Top of INFORMATION SUPPLIED
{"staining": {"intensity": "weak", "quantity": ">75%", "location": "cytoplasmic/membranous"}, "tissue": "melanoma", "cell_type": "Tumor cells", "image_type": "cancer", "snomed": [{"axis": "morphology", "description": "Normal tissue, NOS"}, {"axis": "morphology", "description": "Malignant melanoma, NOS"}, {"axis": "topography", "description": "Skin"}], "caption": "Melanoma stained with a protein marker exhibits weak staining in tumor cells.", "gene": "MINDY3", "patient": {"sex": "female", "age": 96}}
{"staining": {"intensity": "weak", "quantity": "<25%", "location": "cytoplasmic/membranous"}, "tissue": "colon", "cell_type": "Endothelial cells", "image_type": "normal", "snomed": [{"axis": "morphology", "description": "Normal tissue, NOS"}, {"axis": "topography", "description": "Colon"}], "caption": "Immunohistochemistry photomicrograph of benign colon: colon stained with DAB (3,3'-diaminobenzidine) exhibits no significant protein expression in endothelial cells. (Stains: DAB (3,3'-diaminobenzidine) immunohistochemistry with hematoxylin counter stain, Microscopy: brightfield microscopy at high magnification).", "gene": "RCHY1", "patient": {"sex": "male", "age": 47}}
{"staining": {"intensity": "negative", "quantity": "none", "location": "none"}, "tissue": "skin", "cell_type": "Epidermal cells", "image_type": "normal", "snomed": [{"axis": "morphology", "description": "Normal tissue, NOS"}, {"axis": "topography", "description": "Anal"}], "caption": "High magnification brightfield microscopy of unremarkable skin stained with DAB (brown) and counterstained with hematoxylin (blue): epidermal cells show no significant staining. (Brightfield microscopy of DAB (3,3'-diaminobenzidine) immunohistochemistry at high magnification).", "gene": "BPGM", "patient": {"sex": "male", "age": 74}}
Bottom of INFORMATION SUPPLIED
(ACTIVITY): Please copy all of the data above exactly.

(RESULT):
{"staining": {"intensity": "weak", "quantity": ">75%", "location": "cytoplasmic/membranous"}, "tissue": "melanoma", "cell_type": "Tumor cells", "image_type": "cancer", "snomed": [{"axis": "morphology", "description": "Normal tissue, NOS"}, {"axis": "morphology", "description": "Malignant melanoma, NOS"}, {"axis": "topography", "description": "Skin"}], "caption": "Melanoma stained with a protein marker exhibits weak staining in tumor cells.", "gene": "MINDY3", "patient": {"sex": "female", "age": 96}}
{"staining": {"intensity": "weak", "quantity": "<25%", "location": "cytoplasmic/membranous"}, "tissue": "colon", "cell_type": "Endothelial cells", "image_type": "normal", "snomed": [{"axis": "morphology", "description": "Normal tissue, NOS"}, {"axis": "topography", "description": "Colon"}], "caption": "Immunohistochemistry photomicrograph of benign colon: colon stained with DAB (3,3'-diaminobenzidine) exhibits no significant protein expression in endothelial cells. (Stains: DAB (3,3'-diaminobenzidine) immunohistochemistry with hematoxylin counter stain, Microscopy: brightfield microscopy at high magnification).", "gene": "RCHY1", "patient": {"sex": "male", "age": 47}}
{"staining": {"intensity": "negative", "quantity": "none", "location": "none"}, "tissue": "skin", "cell_type": "Epidermal cells", "image_type": "normal", "snomed": [{"axis": "morphology", "description": "Normal tissue, NOS"}, {"axis": "topography", "description": "Anal"}], "caption": "High magnification brightfield microscopy of unremarkable skin stained with DAB (brown) and counterstained with hematoxylin (blue): epidermal cells show no significant staining. (Brightfield microscopy of DAB (3,3'-diaminobenzidine) immunohistochemistry at high magnification).", "gene": "BPGM", "patient": {"sex": "male", "age": 74}}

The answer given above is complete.